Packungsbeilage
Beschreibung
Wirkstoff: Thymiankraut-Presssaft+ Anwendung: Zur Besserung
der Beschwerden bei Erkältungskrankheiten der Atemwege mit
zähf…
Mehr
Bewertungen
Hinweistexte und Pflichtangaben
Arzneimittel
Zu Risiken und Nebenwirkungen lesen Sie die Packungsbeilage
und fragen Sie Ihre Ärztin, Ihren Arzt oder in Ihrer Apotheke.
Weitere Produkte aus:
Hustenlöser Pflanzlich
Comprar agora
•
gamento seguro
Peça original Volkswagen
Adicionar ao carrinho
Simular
————————
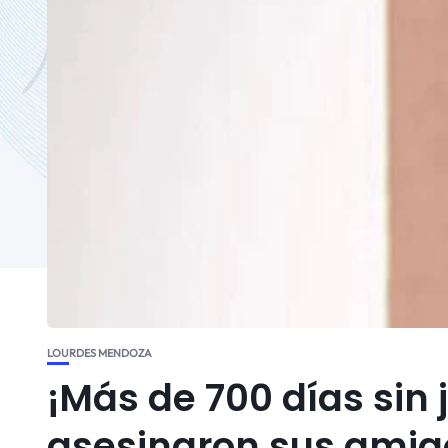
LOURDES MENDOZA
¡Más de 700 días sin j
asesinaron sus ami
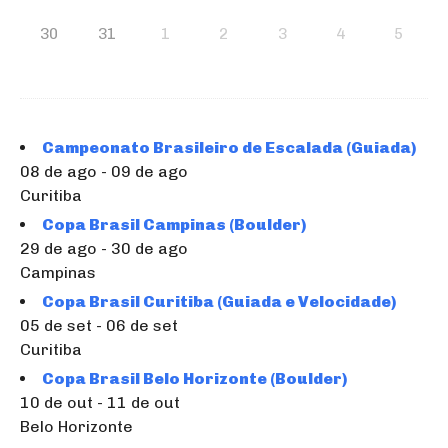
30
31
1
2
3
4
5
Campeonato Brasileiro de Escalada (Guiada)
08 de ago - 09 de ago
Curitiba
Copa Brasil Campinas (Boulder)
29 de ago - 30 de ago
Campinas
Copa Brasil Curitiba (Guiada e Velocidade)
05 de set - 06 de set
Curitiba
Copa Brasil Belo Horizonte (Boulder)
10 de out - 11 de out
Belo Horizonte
————————
| Problem |
Check each line of the data above for the string "Horizonte" and report only how many lines have it.

| Result of this exercise |
2